▶ [What you will do]
Check each line of the data below for the word "Lily", then extract the ones that have it.

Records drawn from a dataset
--- START ---

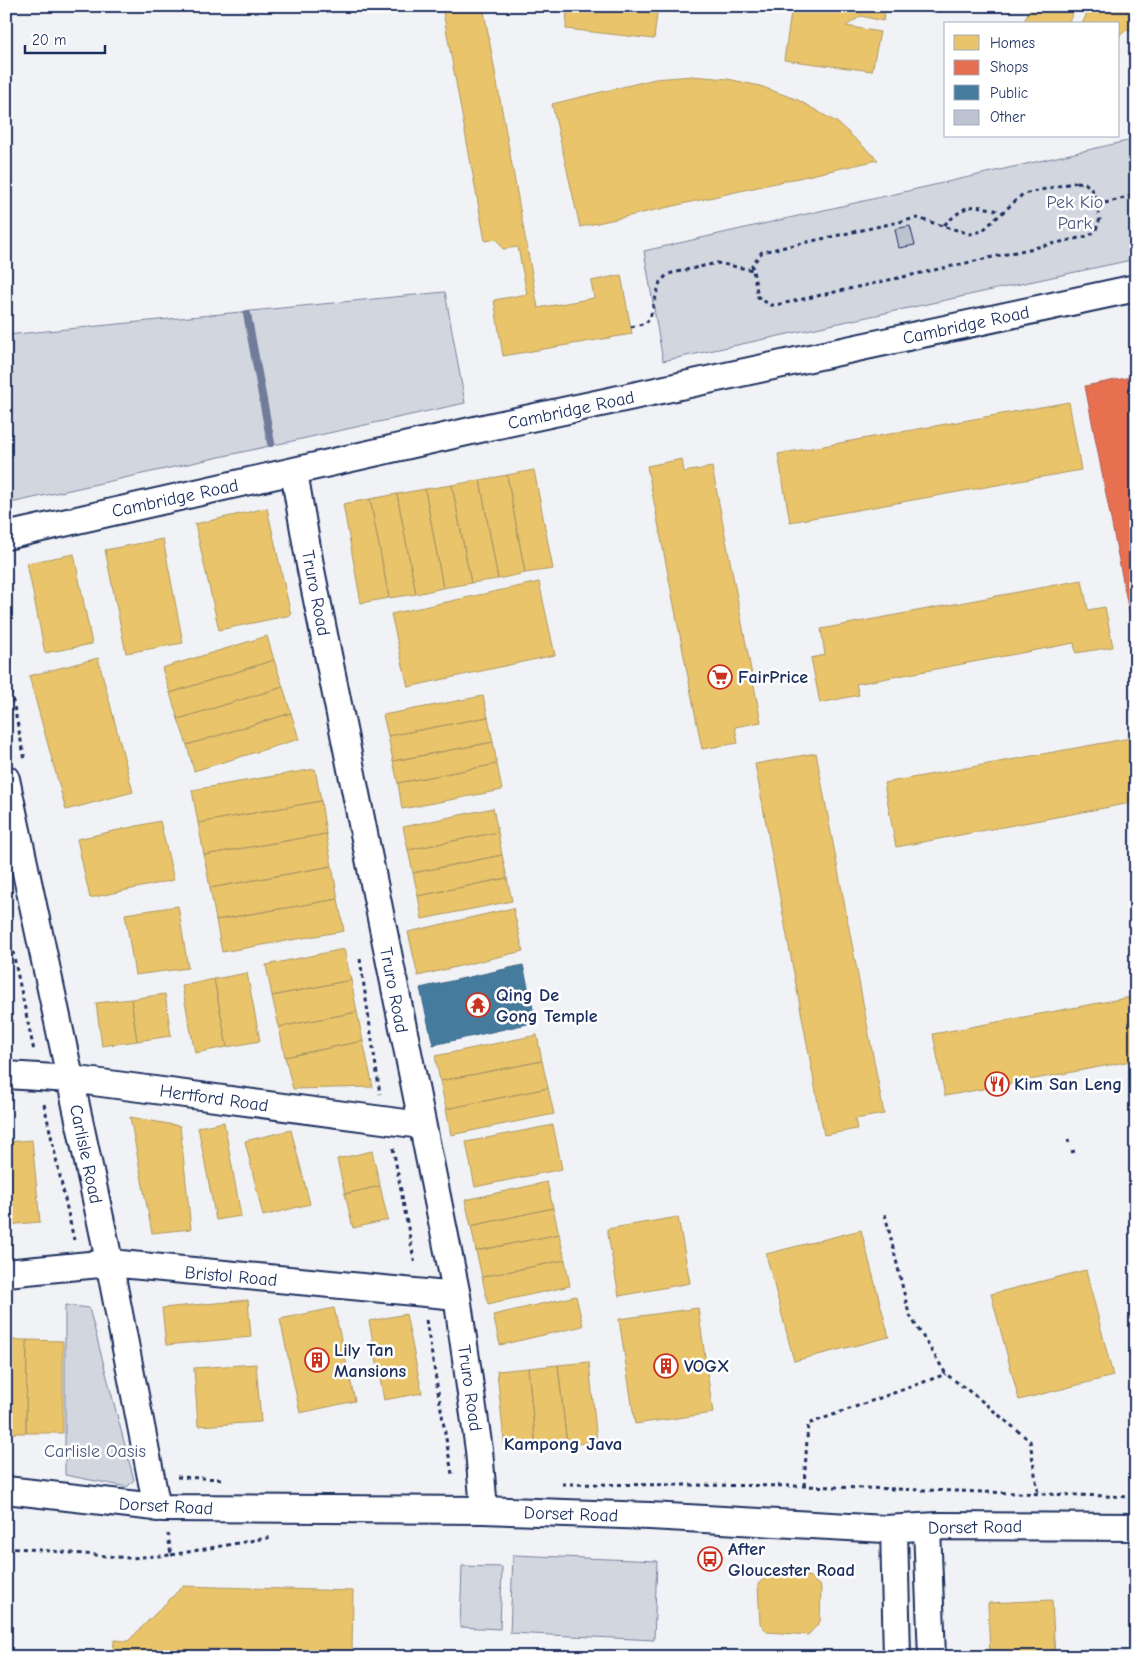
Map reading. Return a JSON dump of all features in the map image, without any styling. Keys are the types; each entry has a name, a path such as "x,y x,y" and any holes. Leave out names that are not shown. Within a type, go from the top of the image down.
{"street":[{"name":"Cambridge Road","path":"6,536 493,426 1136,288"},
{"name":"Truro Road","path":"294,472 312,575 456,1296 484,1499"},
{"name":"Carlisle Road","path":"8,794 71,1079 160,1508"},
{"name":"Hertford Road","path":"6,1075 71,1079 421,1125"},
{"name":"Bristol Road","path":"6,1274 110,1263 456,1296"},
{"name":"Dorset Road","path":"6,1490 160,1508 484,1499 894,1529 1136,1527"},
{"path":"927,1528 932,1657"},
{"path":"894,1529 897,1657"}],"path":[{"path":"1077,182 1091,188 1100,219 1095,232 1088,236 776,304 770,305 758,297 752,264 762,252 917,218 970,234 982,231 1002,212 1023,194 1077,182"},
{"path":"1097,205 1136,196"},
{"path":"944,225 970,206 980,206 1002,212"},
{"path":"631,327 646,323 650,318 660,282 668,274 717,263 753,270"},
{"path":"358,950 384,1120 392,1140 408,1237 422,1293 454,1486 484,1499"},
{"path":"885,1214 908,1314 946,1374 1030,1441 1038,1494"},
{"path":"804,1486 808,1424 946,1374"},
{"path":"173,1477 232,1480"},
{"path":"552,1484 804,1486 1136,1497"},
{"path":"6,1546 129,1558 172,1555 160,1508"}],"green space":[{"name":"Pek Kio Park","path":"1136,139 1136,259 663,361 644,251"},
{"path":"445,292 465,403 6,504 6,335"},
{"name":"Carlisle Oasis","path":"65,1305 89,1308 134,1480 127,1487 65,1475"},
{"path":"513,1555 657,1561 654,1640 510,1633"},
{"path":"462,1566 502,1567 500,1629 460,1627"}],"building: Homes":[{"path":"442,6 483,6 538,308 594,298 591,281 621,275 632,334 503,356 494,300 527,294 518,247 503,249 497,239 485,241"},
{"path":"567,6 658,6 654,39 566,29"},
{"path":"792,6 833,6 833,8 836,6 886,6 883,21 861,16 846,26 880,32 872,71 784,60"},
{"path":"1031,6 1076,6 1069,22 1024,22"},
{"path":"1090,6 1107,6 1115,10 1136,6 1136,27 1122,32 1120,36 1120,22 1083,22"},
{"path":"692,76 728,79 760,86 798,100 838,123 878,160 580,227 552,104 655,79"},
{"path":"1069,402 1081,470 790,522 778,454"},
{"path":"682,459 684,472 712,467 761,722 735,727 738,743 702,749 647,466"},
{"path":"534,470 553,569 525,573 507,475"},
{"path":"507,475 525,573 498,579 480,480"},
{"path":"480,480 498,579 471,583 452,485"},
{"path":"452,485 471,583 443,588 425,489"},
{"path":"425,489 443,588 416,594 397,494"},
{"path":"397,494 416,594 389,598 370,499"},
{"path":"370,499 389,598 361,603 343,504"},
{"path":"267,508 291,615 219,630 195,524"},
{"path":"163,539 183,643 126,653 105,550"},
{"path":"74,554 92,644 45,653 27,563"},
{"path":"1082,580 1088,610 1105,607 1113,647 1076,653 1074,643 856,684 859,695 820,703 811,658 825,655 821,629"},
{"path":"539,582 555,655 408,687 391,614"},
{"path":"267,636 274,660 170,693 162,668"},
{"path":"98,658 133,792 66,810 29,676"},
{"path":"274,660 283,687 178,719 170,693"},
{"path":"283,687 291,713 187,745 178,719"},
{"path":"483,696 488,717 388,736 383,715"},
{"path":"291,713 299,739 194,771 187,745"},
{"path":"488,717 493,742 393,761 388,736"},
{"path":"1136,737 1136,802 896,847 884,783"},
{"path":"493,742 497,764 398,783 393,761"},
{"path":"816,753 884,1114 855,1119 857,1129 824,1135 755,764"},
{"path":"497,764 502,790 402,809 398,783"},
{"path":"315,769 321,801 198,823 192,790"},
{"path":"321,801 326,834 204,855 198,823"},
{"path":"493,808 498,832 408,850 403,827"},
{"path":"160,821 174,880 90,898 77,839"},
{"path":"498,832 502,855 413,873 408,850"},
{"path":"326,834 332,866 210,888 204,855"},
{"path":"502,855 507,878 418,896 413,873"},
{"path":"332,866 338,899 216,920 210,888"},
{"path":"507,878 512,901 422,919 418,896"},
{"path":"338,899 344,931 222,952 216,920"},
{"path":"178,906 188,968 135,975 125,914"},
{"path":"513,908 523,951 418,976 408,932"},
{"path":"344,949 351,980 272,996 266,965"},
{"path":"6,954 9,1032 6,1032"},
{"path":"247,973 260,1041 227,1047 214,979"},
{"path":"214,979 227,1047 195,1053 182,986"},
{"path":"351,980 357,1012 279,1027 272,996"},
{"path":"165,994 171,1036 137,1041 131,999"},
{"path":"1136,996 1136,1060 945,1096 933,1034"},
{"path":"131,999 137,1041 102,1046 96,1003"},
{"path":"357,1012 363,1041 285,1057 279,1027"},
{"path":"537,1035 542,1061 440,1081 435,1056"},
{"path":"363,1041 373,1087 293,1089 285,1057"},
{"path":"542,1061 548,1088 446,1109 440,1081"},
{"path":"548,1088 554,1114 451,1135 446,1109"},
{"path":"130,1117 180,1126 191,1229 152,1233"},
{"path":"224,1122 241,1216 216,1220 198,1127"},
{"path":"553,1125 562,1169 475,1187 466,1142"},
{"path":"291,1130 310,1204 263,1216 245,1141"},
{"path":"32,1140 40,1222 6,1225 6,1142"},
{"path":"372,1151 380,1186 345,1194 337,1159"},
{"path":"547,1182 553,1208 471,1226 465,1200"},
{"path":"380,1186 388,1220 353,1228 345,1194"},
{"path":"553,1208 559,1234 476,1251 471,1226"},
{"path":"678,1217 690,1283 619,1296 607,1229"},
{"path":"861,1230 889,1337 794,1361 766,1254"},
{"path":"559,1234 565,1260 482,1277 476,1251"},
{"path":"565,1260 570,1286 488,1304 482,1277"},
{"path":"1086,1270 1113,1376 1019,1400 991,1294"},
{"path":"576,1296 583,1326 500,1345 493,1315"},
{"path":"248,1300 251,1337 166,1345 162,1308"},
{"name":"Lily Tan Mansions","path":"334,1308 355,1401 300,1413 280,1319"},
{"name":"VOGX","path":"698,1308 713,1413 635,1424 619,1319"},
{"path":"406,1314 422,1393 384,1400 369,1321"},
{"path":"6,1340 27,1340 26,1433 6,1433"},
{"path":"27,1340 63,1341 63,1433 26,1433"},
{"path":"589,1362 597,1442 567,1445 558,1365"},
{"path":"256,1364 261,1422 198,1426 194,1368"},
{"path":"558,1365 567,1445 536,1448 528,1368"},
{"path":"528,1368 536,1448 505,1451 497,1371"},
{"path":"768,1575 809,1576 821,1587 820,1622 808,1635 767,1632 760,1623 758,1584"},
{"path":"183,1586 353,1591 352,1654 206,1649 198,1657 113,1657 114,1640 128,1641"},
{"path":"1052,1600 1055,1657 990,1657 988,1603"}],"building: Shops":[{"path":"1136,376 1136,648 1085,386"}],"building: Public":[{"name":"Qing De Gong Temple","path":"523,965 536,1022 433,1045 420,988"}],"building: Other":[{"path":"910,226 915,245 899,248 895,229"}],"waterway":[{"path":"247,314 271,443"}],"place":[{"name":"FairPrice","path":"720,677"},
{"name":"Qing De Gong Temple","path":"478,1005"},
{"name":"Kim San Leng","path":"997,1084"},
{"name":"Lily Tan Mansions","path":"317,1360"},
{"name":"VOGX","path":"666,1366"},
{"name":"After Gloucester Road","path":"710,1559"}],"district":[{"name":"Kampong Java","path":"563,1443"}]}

--- END ---

▶ [Response to this exercise]
{"name":"Lily Tan Mansions","path":"334,1308 355,1401 300,1413 280,1319"},
{"name":"Lily Tan Mansions","path":"317,1360"},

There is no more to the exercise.